Time & Money by William Matthews transformed the way I understand the relationship between the cloud of witnesses in my head and the multitude of forms they might take on once they give their energies over to the page. There is so much language in it that I love dearly, phrases like ‘big as a bus’ and ‘this slop is where I live’ that often recur to me for no clear reason at all while I’m walking to the barber shop or shopping for fruit. The manner in which Matthews writes about music—Mingus especially—as well as the way he works through the titular concerns of the text with so little real estate—many of the poems barely exceed a page—all of it taught me something very important about the relationship between craft and experience, between everyday living and our highest human concerns. This book was an education; its best lessons haven’t left me yet.”

Kyla Marshell, poet

"I love The Body's Question by Tracy K. Smith. It was one of the first poetry collections I read all the way through when I was in college. I remember being struck by both the scope and imagination of her poems, how she was able to evoke so much beyond her individual life, and how she also brought such tenderness and detail to poems about her own experience. Her work allowed me to access my own feelings about longing and desire that I'd never before been able to articulate."

Nate Marshall, author of Wild Hundreds

“The poem ‘[American Journal]’ by Robert Hayden is a stunning poem to me. It feels almost prophetic given our current political climate and does so much emotional work to highlight the complicated relationship of black people, immigrants, and perhaps all people of conscience in such a flawed country.”

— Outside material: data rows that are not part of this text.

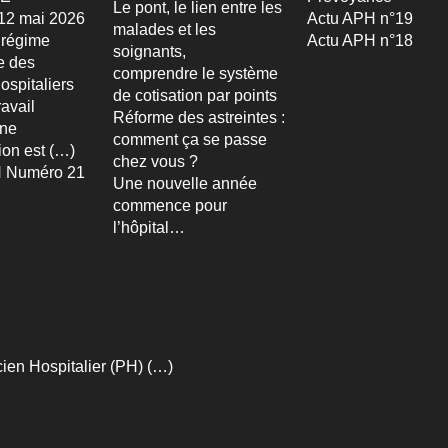
Le pont, le lien entre les
u 12 mai 2026
Actu APH n°19
malades et les
 régime
Actu APH n°18
soignants,
re des
comprendre le système
ospitaliers
de cotisation par points
avail
Réforme des astreintes :
Une
comment ça se passe
ion est (…)
chez vous ?
 Numéro 21
Une nouvelle année
commence pour
l’hôpital…
ien Hospitalier (PH) (…)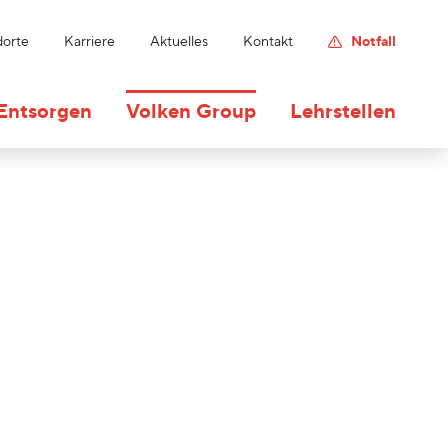
dorte
Karriere
Aktuelles
Kontakt
Notfall
Entsorgen
Volken Group
Lehrstellen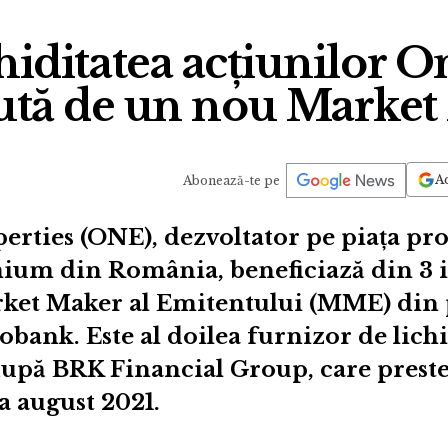
hiditatea acțiunilor O
ută de un nou Marke
Ad
Abonează-te pe
rties (ONE), dezvoltator pe piața pro
ium din România, beneficiază din 3 
arket Maker al Emitentului (MME) din 
obank. Este al doilea furnizor de lich
upă BRK Financial Group, care preste
a august 2021.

Danez Smith, author of Don’t Call Us Dead

“In June, Vinyl Poetry published two poems by Jae Nichelle, ‘WHY WE ONLY HAD A FAMILY REUNION ONCE’ and ‘At the Beach,’ and I haven’t closed that tab on my browser since. The family reunion poem sings with a kind of knowledge so deeply black and unapologetically real that I feel like a cousin at the function, standing by the fish, watching my brilliant cousin Jae’s eyes dart across the room archiving the ways, languages, and mythos of our family. 'At the Beach' is a poem that breaks the box of what a poem can be. Its diagram structure makes the eyes go all over the page, unfolding its own time, slowing the reader down, making us take in not just the language, but the picture she has painted us in words. These poems made me an instant fan. They make me excited to write, excited to read, excited to follow Nichelle’s work for the rest of my days. These poems haven’t left me since the summer, and I know, like good grits, they will stick to whoever is blessed enough to read them.”

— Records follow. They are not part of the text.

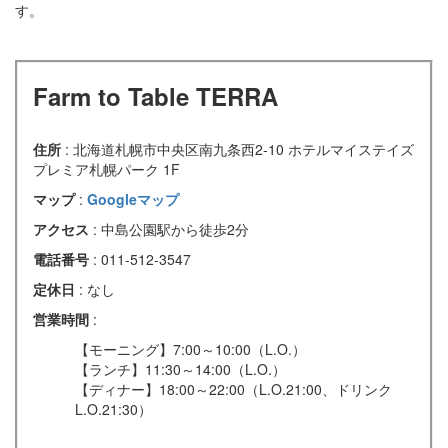
す。
Farm to Table TERRA
住所
: 北海道札幌市中央区南九条西2-10 ホテルマイステイズ
プレミア札幌パーク 1F
マップ
:
Googleマップ
アクセス
: 中島公園駅から徒歩2分
電話番号
: 011-512-3547
定休日
: なし
営業時間
:
【モーニング】7:00～10:00（L.O.）
【ランチ】11:30～14:00（L.O.）
【ディナー】18:00～22:00（L.O.21:00、ドリンク
L.O.21:30）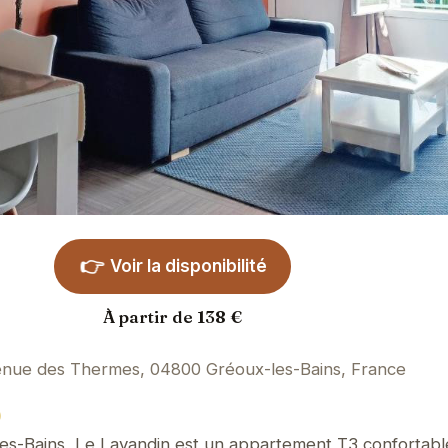
👉
Voir la disponibilité
À partir de 138 €
enue des Thermes, 04800 Gréoux-les-Bains, France
)
es-Bains, Le Lavandin est un appartement T3 confortabl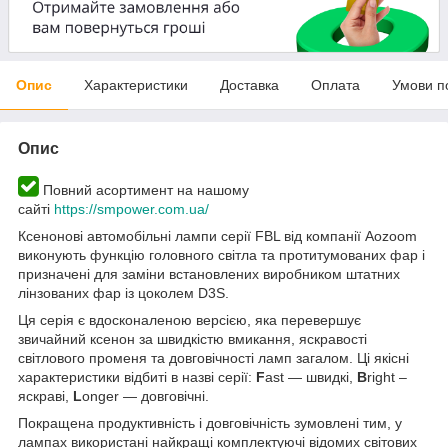
Опис
Характеристики
Доставка
Оплата
Умови п
Опис
Повний асортимент на нашому
сайті
https://smpower.com.ua/
Ксенонові автомобільні лампи серії FBL від компанії Aozoom
виконують функцію головного світла та протитумованих фар і
призначені для заміни встановлених виробником штатних
лінзованих фар із цоколем D3S.
Ця серія є вдосконаленою версією, яка перевершує
звичайний ксенон за швидкістю вмикання, яскравості
світлового променя та довговічності ламп загалом. Ці якісні
характеристики відбиті в назві серії:
F
ast — швидкі,
B
right –
яскраві,
L
onger — довговічні.
Покращена продуктивність і довговічність зумовлені тим, у
лампах використані найкращі комплектуючі відомих світових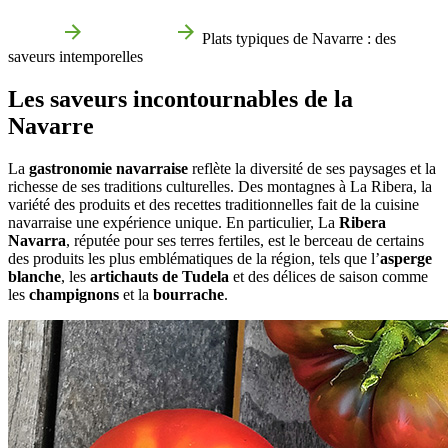
Accueil
Gastronomie
Plats typiques de Navarre : des
saveurs intemporelles
Les saveurs incontournables de la
Navarre
La
gastronomie navarraise
reflète la diversité de ses paysages et la
richesse de ses traditions culturelles. Des montagnes à La Ribera, la
variété des produits et des recettes traditionnelles fait de la cuisine
navarraise une expérience unique. En particulier, La
Ribera
Navarra
, réputée pour ses terres fertiles, est le berceau de certains
des produits les plus emblématiques de la région, tels que l’
asperge
blanche
, les
artichauts de Tudela
et des délices de saison comme
les
champignons
et la
bourrache
.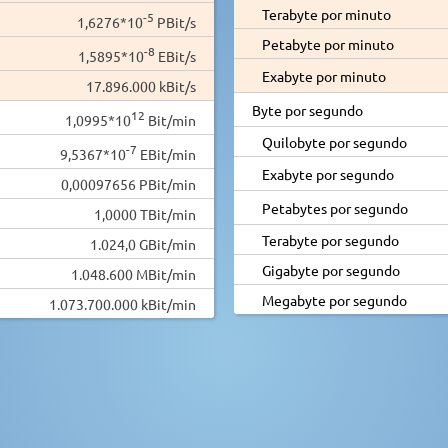
Terabyte por minuto
-5
1,6276*10
PBit/s
Petabyte por minuto
-8
1,5895*10
EBit/s
Exabyte por minuto
17.896.000 kBit/s
Byte por segundo
12
1,0995*10
Bit/min
Quilobyte por segundo
-7
9,5367*10
EBit/min
Exabyte por segundo
0,00097656 PBit/min
Petabytes por segundo
1,0000 TBit/min
Terabyte por segundo
1.024,0 GBit/min
Gigabyte por segundo
1.048.600 MBit/min
Megabyte por segundo
1.073.700.000 kBit/min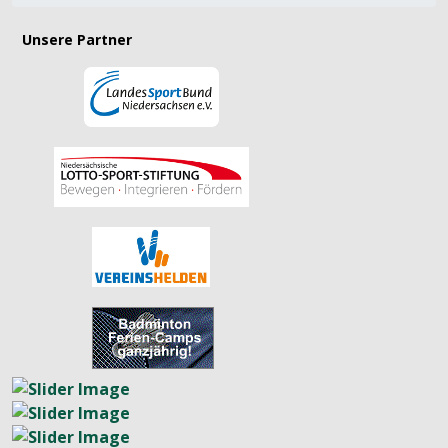
Unsere Partner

Camonghne Felix, author of Yolk

“My favorite book of poems is The Feel Trio by Fred Moten. Fred Moten is one of my biggest inspirations, because he allows a freedom in his language that invites historicity, and encourages the reader to get into their own body and think of language as an organ. I first dived into Fred Moten when I was a first-year in grad school, and the impact of The Feel Trio on my work is ever-legible. It taught me how to play with white space, both physical and literary. One day, I was a poet. The next morning, I was a historical strategist.”

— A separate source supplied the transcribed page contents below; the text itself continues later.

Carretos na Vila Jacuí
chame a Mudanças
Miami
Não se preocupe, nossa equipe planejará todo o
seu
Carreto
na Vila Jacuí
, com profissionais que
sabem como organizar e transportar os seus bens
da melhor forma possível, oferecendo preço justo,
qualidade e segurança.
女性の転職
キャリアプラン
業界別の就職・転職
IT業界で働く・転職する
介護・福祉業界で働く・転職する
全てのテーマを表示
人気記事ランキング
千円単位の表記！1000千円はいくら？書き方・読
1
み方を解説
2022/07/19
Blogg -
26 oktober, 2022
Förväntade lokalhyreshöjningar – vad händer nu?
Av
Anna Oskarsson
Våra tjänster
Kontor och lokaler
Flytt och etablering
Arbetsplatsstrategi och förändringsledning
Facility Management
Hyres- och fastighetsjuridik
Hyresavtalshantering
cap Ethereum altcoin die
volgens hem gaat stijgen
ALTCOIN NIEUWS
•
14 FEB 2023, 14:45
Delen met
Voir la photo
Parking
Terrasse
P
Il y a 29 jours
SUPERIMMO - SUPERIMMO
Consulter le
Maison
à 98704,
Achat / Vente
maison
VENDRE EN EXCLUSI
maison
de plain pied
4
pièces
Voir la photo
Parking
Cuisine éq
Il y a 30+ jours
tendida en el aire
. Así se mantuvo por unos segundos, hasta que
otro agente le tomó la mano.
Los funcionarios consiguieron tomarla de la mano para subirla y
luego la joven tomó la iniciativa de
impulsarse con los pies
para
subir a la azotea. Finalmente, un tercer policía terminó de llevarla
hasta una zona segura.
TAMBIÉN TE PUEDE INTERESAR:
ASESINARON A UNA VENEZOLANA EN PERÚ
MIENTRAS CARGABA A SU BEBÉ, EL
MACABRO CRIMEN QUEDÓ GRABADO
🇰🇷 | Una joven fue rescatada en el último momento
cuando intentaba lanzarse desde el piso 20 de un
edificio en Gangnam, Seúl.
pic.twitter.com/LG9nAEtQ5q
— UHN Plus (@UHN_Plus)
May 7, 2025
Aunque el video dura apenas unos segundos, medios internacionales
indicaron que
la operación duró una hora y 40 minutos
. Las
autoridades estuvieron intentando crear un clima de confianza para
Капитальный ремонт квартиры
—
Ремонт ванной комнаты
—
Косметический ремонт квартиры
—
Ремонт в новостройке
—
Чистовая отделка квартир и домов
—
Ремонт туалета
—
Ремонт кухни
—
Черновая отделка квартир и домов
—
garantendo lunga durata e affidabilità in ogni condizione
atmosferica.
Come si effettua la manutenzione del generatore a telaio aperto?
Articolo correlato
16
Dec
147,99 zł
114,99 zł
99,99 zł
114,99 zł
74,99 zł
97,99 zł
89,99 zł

Jericho Brown, author of The New Testament

"One of my favorite poems is Nikki Giovanni's 'When I Die.' I love this poem as a characterization of what it means to be a creative black person in this world. We are rejected for being strange but keep moving forward with the headlong hope that our oddity might one day become yet another way future folks can better see themselves expansively. The poem is necessarily surreal in its violences and its sadnesses."

Alysia Harris, author of How Much We Must Have Looked Like Stars To Stars

“A favorite poem of mine is ‘Hell The Human Zoo: (Hope) (lessness)’ by Shane Mccrae. A good poem always twists and writhes not just conceptually, but sonically as well. Mccrae is a master at doing both. What I love about this poem is the way the black man, the one who is constantly watched becomes the watcher. The black speaker who has been dehumanized, studied, and dissected by the end of the poem has mastered understanding the master, while the master is paralyzed by looking. This poem succinctly captures the violence, depravity, and fear that broods behind the system that keeps white folks in power.”